───── RECORD EXCERPTS
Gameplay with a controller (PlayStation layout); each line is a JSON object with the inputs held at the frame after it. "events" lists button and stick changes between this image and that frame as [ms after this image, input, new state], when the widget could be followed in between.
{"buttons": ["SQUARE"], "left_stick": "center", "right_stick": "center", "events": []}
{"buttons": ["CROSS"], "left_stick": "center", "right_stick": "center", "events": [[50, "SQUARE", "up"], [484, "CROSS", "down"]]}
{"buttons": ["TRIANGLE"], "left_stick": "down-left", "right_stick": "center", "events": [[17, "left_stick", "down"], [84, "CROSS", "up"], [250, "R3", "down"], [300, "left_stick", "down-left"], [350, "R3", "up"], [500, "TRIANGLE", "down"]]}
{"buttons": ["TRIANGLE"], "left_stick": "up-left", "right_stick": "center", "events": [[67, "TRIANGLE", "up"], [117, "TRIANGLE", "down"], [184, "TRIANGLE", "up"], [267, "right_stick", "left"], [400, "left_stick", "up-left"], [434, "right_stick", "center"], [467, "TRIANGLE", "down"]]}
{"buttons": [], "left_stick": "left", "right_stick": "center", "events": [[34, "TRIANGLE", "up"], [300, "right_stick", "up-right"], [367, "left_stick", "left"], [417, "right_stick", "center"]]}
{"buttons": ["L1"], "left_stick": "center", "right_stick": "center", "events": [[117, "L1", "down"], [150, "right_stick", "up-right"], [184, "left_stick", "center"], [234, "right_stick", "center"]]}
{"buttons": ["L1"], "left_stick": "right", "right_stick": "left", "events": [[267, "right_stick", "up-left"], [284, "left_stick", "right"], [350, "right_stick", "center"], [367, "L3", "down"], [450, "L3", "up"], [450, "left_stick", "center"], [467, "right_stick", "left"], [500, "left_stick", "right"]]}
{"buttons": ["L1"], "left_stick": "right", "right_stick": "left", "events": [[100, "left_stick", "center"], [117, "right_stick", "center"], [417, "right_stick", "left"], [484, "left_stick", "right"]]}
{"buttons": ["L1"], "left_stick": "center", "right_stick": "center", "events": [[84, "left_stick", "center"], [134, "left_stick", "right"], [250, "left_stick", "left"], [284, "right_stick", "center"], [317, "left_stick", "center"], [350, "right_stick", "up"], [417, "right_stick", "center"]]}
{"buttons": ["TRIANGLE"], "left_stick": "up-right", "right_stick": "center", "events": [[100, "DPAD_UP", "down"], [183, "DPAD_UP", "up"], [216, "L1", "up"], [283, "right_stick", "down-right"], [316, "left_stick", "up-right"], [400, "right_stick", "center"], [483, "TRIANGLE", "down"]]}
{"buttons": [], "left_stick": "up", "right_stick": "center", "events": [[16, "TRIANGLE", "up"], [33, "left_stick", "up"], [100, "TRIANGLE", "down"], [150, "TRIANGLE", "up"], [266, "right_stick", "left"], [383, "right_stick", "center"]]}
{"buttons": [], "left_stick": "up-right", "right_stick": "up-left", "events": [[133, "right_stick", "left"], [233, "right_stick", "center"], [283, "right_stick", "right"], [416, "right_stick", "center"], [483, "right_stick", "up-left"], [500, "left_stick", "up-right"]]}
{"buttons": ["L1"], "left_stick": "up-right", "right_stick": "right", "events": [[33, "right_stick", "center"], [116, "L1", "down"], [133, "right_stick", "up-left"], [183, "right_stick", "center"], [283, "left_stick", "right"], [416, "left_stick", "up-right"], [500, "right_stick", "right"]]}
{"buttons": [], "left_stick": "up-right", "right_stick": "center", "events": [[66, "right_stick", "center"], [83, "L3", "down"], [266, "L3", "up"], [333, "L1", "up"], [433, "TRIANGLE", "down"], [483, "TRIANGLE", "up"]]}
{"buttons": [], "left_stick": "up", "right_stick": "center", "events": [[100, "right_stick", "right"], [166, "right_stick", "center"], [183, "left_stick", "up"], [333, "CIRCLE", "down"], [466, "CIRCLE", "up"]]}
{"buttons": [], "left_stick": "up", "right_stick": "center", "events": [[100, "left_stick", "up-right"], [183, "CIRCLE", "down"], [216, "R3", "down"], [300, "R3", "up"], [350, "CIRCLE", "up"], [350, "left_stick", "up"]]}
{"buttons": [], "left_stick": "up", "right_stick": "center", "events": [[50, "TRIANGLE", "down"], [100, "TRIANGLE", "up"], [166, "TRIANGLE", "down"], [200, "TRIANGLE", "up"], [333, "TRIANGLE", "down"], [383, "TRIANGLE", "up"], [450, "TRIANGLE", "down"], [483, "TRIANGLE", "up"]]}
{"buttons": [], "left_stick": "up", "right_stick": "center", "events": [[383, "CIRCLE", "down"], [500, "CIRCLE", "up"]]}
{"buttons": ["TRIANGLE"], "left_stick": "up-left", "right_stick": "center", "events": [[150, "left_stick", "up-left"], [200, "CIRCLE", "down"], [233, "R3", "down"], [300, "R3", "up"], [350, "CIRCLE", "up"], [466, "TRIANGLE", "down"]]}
──────────
TASK DIRECTIONS:
Reproduce the entries above in full, precisely as written.

YOUR SOLUTION:
Gameplay with a controller (PlayStation layout); each line is a JSON object with the inputs held at the frame after it. "events" lists button and stick changes between this image and that frame as [ms after this image, input, new state], when the widget could be followed in between.
{"buttons": ["SQUARE"], "left_stick": "center", "right_stick": "center", "events": []}
{"buttons": ["CROSS"], "left_stick": "center", "right_stick": "center", "events": [[50, "SQUARE", "up"], [484, "CROSS", "down"]]}
{"buttons": ["TRIANGLE"], "left_stick": "down-left", "right_stick": "center", "events": [[17, "left_stick", "down"], [84, "CROSS", "up"], [250, "R3", "down"], [300, "left_stick", "down-left"], [350, "R3", "up"], [500, "TRIANGLE", "down"]]}
{"buttons": ["TRIANGLE"], "left_stick": "up-left", "right_stick": "center", "events": [[67, "TRIANGLE", "up"], [117, "TRIANGLE", "down"], [184, "TRIANGLE", "up"], [267, "right_stick", "left"], [400, "left_stick", "up-left"], [434, "right_stick", "center"], [467, "TRIANGLE", "down"]]}
{"buttons": [], "left_stick": "left", "right_stick": "center", "events": [[34, "TRIANGLE", "up"], [300, "right_stick", "up-right"], [367, "left_stick", "left"], [417, "right_stick", "center"]]}
{"buttons": ["L1"], "left_stick": "center", "right_stick": "center", "events": [[117, "L1", "down"], [150, "right_stick", "up-right"], [184, "left_stick", "center"], [234, "right_stick", "center"]]}
{"buttons": ["L1"], "left_stick": "right", "right_stick": "left", "events": [[267, "right_stick", "up-left"], [284, "left_stick", "right"], [350, "right_stick", "center"], [367, "L3", "down"], [450, "L3", "up"], [450, "left_stick", "center"], [467, "right_stick", "left"], [500, "left_stick", "right"]]}
{"buttons": ["L1"], "left_stick": "right", "right_stick": "left", "events": [[100, "left_stick", "center"], [117, "right_stick", "center"], [417, "right_stick", "left"], [484, "left_stick", "right"]]}
{"buttons": ["L1"], "left_stick": "center", "right_stick": "center", "events": [[84, "left_stick", "center"], [134, "left_stick", "right"], [250, "left_stick", "left"], [284, "right_stick", "center"], [317, "left_stick", "center"], [350, "right_stick", "up"], [417, "right_stick", "center"]]}
{"buttons": ["TRIANGLE"], "left_stick": "up-right", "right_stick": "center", "events": [[100, "DPAD_UP", "down"], [183, "DPAD_UP", "up"], [216, "L1", "up"], [283, "right_stick", "down-right"], [316, "left_stick", "up-right"], [400, "right_stick", "center"], [483, "TRIANGLE", "down"]]}
{"buttons": [], "left_stick": "up", "right_stick": "center", "events": [[16, "TRIANGLE", "up"], [33, "left_stick", "up"], [100, "TRIANGLE", "down"], [150, "TRIANGLE", "up"], [266, "right_stick", "left"], [383, "right_stick", "center"]]}
{"buttons": [], "left_stick": "up-right", "right_stick": "up-left", "events": [[133, "right_stick", "left"], [233, "right_stick", "center"], [283, "right_stick", "right"], [416, "right_stick", "center"], [483, "right_stick", "up-left"], [500, "left_stick", "up-right"]]}
{"buttons": ["L1"], "left_stick": "up-right", "right_stick": "right", "events": [[33, "right_stick", "center"], [116, "L1", "down"], [133, "right_stick", "up-left"], [183, "right_stick", "center"], [283, "left_stick", "right"], [416, "left_stick", "up-right"], [500, "right_stick", "right"]]}
{"buttons": [], "left_stick": "up-right", "right_stick": "center", "events": [[66, "right_stick", "center"], [83, "L3", "down"], [266, "L3", "up"], [333, "L1", "up"], [433, "TRIANGLE", "down"], [483, "TRIANGLE", "up"]]}
{"buttons": [], "left_stick": "up", "right_stick": "center", "events": [[100, "right_stick", "right"], [166, "right_stick", "center"], [183, "left_stick", "up"], [333, "CIRCLE", "down"], [466, "CIRCLE", "up"]]}
{"buttons": [], "left_stick": "up", "right_stick": "center", "events": [[100, "left_stick", "up-right"], [183, "CIRCLE", "down"], [216, "R3", "down"], [300, "R3", "up"], [350, "CIRCLE", "up"], [350, "left_stick", "up"]]}
{"buttons": [], "left_stick": "up", "right_stick": "center", "events": [[50, "TRIANGLE", "down"], [100, "TRIANGLE", "up"], [166, "TRIANGLE", "down"], [200, "TRIANGLE", "up"], [333, "TRIANGLE", "down"], [383, "TRIANGLE", "up"], [450, "TRIANGLE", "down"], [483, "TRIANGLE", "up"]]}
{"buttons": [], "left_stick": "up", "right_stick": "center", "events": [[383, "CIRCLE", "down"], [500, "CIRCLE", "up"]]}
{"buttons": ["TRIANGLE"], "left_stick": "up-left", "right_stick": "center", "events": [[150, "left_stick", "up-left"], [200, "CIRCLE", "down"], [233, "R3", "down"], [300, "R3", "up"], [350, "CIRCLE", "up"], [466, "TRIANGLE", "down"]]}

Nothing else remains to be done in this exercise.